How did your career start? What are you most proud of?

I started my career with Lloyds Banking Group on their graduate training programme. The 10 years I spent with them in a mixture of management roles across retail and corporate banking as well as coaching, included some amazing leadership training and plenty of hands-on people management experience at a relatively young age.  I was learning how to play out my own personal values in the world at business, which has been something I’ve always tried to do, and was the reason behind the establishment of Warren Partners, which is the thing I’m most proud of so far in my career.  I was influenced by a number of other business leaders over the years who’ve tried to prove you can be successful in business without losing in life, by treating people decently.  ‘Treating others as we want to be treated’ was the core principle when I set up Warren Partners all those years ago and today is still at the heart of how we treat candidates, clients, colleagues, suppliers and our community.

Why did you decide to build your career in the North West?

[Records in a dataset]
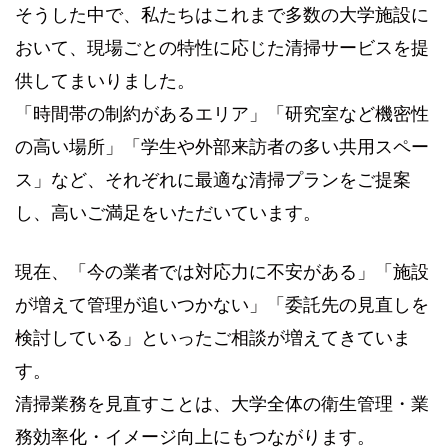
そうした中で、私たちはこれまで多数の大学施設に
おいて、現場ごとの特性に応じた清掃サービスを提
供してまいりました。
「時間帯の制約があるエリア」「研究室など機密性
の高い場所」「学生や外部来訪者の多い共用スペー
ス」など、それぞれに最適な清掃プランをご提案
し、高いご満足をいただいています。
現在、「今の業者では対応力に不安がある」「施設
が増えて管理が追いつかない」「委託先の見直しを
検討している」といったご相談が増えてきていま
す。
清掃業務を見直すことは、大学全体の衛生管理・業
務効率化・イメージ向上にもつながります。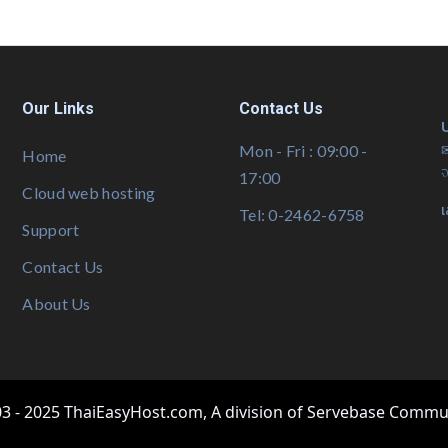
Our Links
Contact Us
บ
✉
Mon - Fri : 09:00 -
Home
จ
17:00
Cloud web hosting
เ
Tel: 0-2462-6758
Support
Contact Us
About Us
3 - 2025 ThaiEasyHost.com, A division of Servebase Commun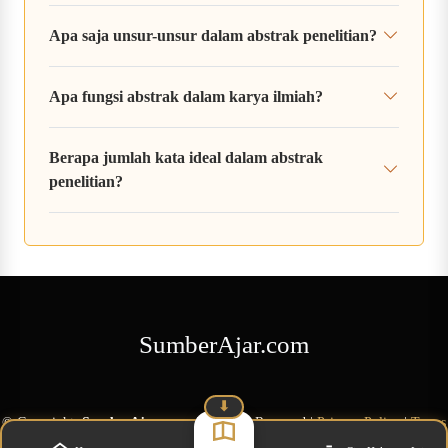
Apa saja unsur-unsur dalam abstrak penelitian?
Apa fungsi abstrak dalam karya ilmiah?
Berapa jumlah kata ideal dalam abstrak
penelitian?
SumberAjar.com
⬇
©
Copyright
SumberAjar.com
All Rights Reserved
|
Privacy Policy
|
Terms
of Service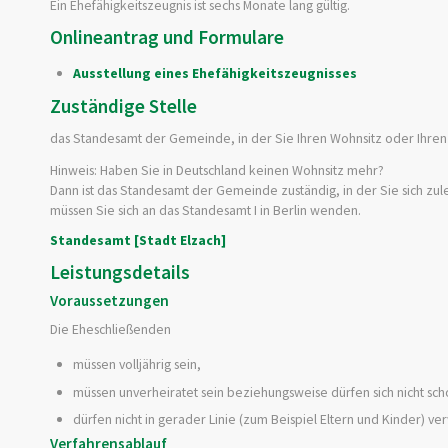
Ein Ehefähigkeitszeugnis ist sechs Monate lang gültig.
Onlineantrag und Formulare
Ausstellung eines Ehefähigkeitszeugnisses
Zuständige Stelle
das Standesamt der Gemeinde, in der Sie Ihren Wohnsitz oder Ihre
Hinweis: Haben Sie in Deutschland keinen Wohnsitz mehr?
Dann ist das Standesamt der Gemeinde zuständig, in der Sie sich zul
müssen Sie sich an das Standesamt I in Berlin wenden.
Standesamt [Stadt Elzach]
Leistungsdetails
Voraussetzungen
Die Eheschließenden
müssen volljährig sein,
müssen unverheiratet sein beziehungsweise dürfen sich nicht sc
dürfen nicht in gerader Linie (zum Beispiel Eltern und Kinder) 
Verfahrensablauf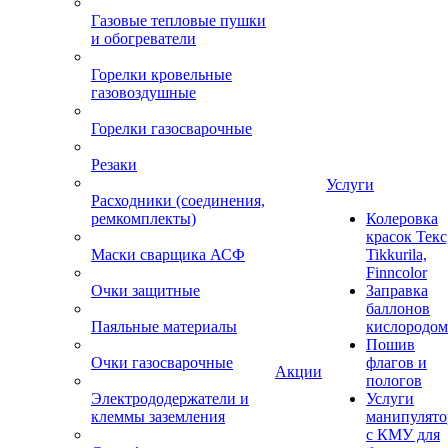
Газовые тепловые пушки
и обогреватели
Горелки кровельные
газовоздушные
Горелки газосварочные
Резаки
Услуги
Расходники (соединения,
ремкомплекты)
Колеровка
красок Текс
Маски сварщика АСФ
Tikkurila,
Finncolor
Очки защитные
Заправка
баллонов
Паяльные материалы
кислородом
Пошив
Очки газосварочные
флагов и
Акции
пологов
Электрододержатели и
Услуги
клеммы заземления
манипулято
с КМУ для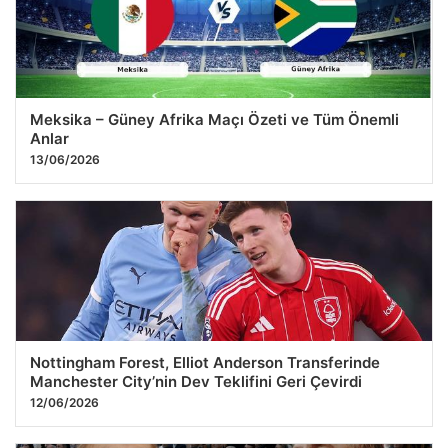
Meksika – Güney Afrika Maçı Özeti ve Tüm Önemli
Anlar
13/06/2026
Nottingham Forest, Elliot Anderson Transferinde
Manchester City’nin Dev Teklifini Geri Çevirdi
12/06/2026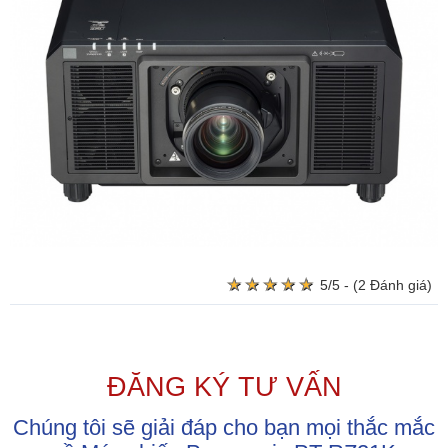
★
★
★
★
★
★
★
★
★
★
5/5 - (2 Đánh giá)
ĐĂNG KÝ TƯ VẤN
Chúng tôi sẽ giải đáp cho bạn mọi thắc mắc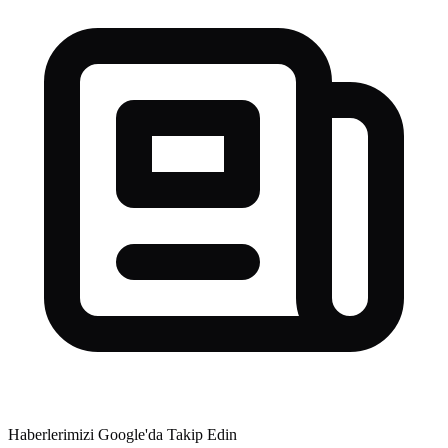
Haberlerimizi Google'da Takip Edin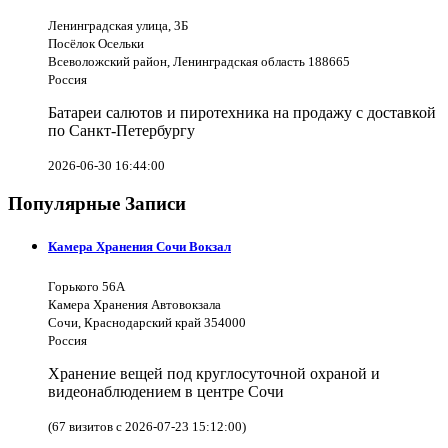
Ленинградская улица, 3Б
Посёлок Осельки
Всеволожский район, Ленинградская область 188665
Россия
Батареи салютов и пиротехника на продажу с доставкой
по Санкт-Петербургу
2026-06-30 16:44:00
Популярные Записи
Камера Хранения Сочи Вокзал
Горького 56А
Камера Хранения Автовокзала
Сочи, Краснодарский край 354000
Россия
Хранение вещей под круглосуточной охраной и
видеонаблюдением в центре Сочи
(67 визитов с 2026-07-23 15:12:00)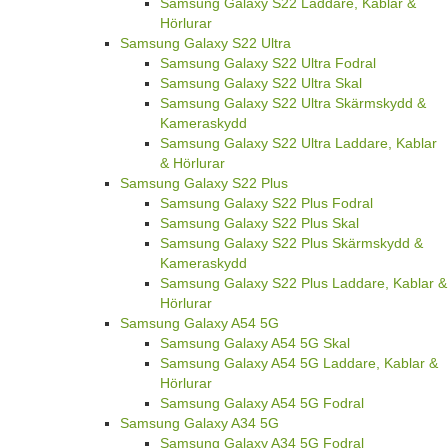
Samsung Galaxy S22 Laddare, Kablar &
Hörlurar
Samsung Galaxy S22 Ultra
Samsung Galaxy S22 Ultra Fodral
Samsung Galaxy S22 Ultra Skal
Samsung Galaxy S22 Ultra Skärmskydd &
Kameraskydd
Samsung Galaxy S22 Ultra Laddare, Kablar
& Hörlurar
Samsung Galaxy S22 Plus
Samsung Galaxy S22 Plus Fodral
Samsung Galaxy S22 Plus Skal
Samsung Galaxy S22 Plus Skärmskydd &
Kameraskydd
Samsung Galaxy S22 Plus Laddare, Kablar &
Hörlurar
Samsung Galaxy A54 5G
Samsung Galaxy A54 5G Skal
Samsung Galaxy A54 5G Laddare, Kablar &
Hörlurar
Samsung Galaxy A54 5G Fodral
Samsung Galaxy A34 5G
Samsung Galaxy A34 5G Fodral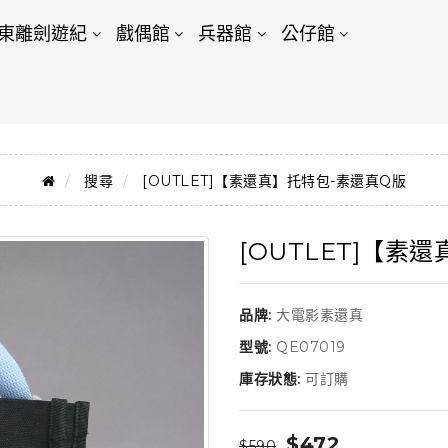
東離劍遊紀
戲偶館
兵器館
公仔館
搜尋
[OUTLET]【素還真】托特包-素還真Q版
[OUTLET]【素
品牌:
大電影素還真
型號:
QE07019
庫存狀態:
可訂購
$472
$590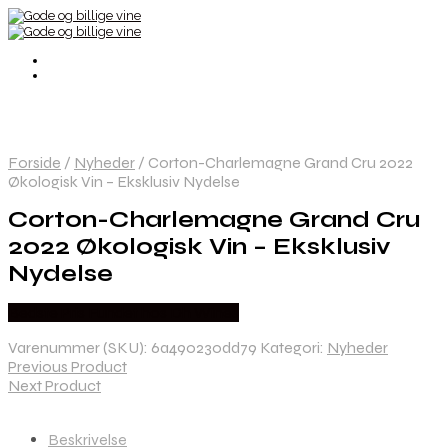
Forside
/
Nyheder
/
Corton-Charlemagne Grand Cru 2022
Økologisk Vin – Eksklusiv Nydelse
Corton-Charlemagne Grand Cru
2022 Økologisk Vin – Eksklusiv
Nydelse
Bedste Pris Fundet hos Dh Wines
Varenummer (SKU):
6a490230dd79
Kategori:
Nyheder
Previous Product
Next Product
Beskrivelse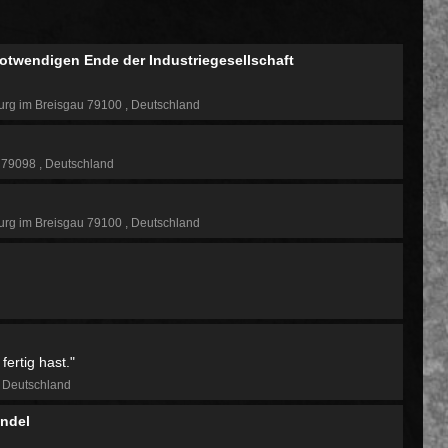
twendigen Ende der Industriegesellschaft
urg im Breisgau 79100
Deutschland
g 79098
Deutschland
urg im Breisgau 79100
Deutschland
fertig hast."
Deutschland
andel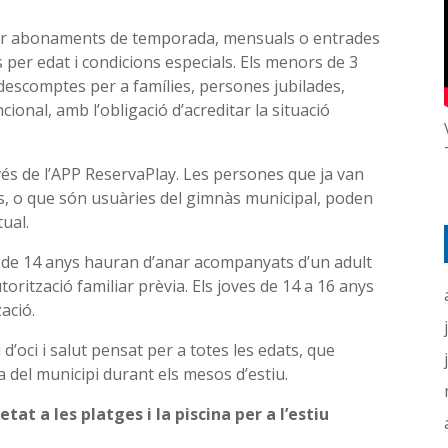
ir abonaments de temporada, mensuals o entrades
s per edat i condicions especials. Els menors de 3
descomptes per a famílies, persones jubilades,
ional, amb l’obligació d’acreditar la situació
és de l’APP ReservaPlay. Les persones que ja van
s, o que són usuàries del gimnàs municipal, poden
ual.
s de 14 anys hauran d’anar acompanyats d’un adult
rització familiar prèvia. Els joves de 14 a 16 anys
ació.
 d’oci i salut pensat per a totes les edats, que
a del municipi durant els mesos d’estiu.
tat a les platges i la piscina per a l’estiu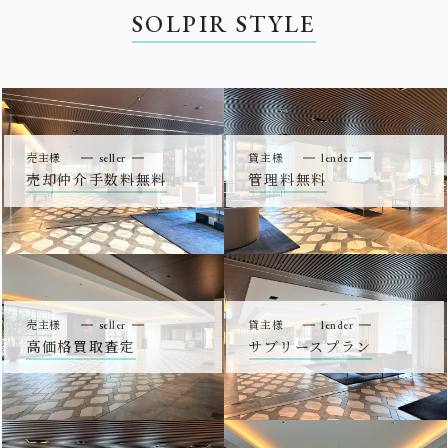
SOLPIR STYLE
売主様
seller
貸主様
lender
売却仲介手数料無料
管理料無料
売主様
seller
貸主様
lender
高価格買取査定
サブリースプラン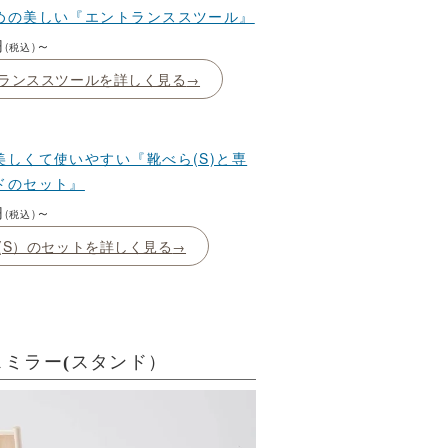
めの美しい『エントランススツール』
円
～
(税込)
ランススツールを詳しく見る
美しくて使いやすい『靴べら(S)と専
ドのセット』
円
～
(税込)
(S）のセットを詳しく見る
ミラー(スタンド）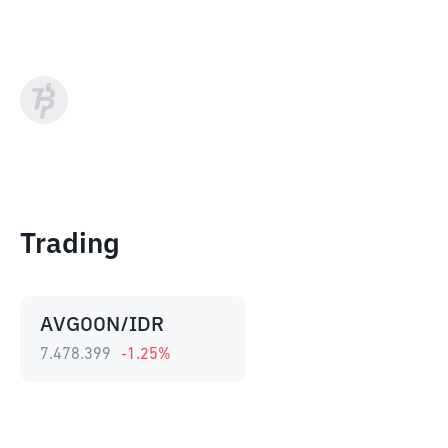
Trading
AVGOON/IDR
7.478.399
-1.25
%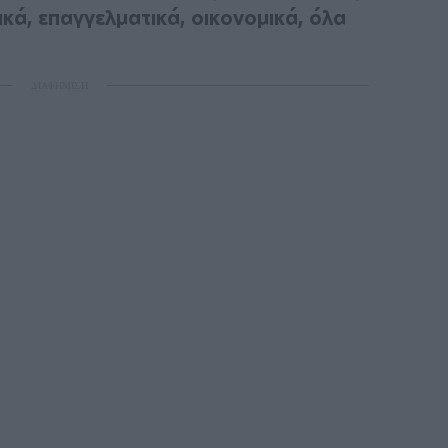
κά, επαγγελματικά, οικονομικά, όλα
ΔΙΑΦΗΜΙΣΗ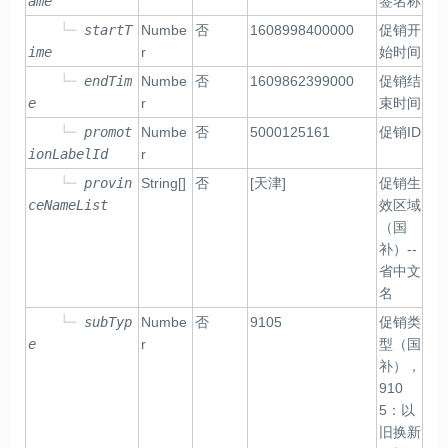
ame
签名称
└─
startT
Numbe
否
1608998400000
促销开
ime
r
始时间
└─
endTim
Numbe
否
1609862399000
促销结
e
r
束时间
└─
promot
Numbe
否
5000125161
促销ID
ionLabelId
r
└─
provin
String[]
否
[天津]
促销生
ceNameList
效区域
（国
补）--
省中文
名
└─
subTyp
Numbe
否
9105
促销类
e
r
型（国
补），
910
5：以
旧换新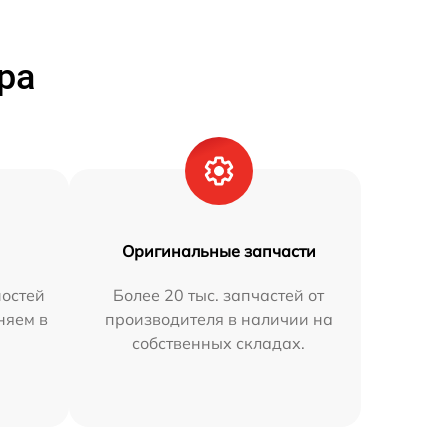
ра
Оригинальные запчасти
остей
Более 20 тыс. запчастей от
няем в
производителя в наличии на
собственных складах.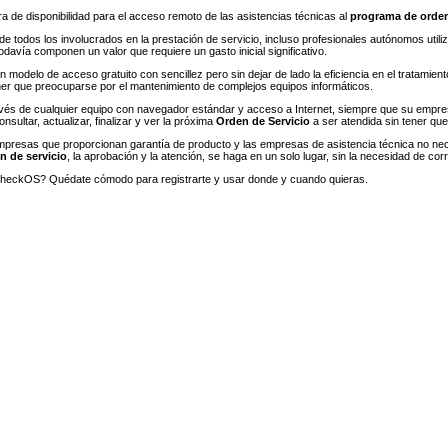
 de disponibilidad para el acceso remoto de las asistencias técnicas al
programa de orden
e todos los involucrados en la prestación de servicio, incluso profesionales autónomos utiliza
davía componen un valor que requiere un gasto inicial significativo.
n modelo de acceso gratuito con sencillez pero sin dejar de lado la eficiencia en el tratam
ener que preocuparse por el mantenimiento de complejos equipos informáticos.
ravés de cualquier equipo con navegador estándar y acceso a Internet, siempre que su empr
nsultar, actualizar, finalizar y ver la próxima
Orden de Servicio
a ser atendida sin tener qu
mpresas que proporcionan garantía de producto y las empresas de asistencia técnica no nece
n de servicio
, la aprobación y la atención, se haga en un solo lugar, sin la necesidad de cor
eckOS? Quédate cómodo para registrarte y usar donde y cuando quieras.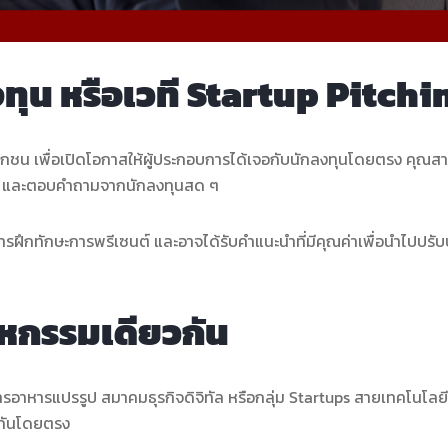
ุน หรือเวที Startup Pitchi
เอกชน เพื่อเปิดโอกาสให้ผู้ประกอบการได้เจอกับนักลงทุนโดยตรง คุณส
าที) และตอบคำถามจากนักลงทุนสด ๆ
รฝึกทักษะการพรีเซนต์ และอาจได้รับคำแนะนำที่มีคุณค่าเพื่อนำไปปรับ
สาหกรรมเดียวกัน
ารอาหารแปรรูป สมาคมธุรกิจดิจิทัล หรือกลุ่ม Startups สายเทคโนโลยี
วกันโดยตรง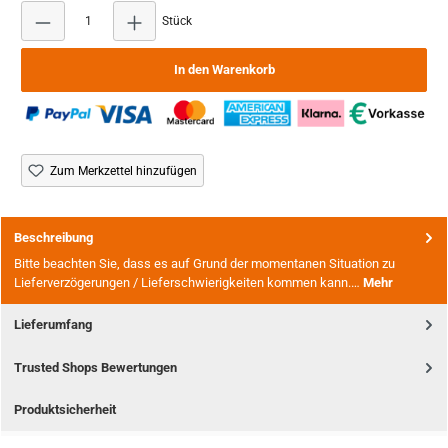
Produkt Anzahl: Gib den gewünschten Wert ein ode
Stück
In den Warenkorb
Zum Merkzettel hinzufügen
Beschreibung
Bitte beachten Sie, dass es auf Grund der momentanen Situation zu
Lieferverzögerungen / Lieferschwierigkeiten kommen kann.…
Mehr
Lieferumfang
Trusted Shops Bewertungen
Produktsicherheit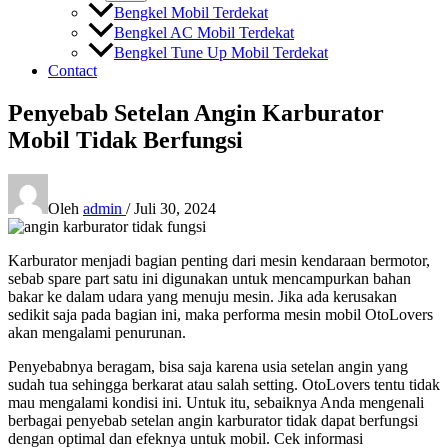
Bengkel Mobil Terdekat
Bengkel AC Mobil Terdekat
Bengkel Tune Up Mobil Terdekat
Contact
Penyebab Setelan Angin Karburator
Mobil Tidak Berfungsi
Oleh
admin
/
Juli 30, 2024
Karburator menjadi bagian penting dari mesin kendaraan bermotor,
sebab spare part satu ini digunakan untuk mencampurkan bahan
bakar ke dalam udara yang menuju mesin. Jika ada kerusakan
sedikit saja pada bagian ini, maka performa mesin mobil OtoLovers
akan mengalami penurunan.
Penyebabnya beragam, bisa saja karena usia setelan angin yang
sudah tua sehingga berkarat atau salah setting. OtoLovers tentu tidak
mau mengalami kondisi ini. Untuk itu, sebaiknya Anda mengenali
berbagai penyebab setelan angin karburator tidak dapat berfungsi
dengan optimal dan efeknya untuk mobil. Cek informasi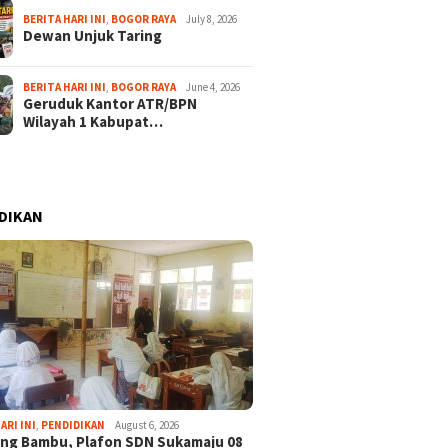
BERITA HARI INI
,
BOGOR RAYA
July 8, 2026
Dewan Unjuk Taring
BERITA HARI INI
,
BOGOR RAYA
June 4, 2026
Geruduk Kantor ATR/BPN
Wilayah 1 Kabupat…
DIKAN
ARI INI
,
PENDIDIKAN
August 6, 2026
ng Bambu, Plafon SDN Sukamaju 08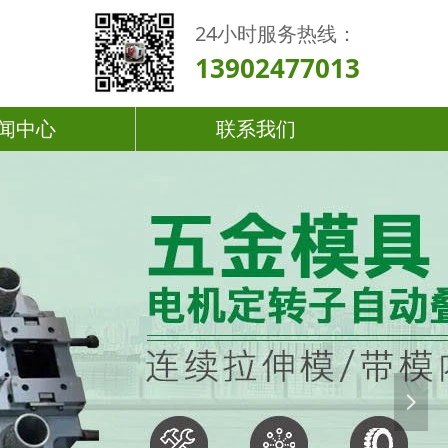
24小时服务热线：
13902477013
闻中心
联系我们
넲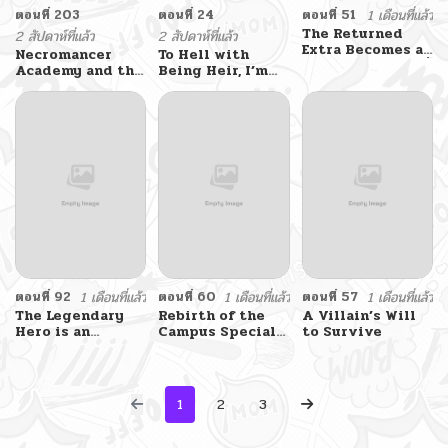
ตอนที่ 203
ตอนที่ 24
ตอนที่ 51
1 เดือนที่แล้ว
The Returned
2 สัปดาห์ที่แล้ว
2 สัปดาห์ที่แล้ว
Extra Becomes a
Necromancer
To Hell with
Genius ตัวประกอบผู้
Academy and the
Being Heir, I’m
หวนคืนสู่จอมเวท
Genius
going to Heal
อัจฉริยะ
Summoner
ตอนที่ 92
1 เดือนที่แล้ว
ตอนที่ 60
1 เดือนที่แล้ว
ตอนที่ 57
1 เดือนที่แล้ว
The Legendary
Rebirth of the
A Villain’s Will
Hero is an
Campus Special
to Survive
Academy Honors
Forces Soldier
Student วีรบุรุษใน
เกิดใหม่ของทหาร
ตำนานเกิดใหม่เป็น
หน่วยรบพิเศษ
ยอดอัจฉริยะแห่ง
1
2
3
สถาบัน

_Your task_:
Print the career interview text in full, word for word, from its first question through its final one.

_Exercise response_:
How did your career start? What are you most proud of?

I started my career with Lloyds Banking Group on their graduate training programme. The 10 years I spent with them in a mixture of management roles across retail and corporate banking as well as coaching, included some amazing leadership training and plenty of hands-on people management experience at a relatively young age.  I was learning how to play out my own personal values in the world at business, which has been something I’ve always tried to do, and was the reason behind the establishment of Warren Partners, which is the thing I’m most proud of so far in my career.  I was influenced by a number of other business leaders over the years who’ve tried to prove you can be successful in business without losing in life, by treating people decently.  ‘Treating others as we want to be treated’ was the core principle when I set up Warren Partners all those years ago and today is still at the heart of how we treat candidates, clients, colleagues, suppliers and our community.

Why did you decide to build your career in the North West?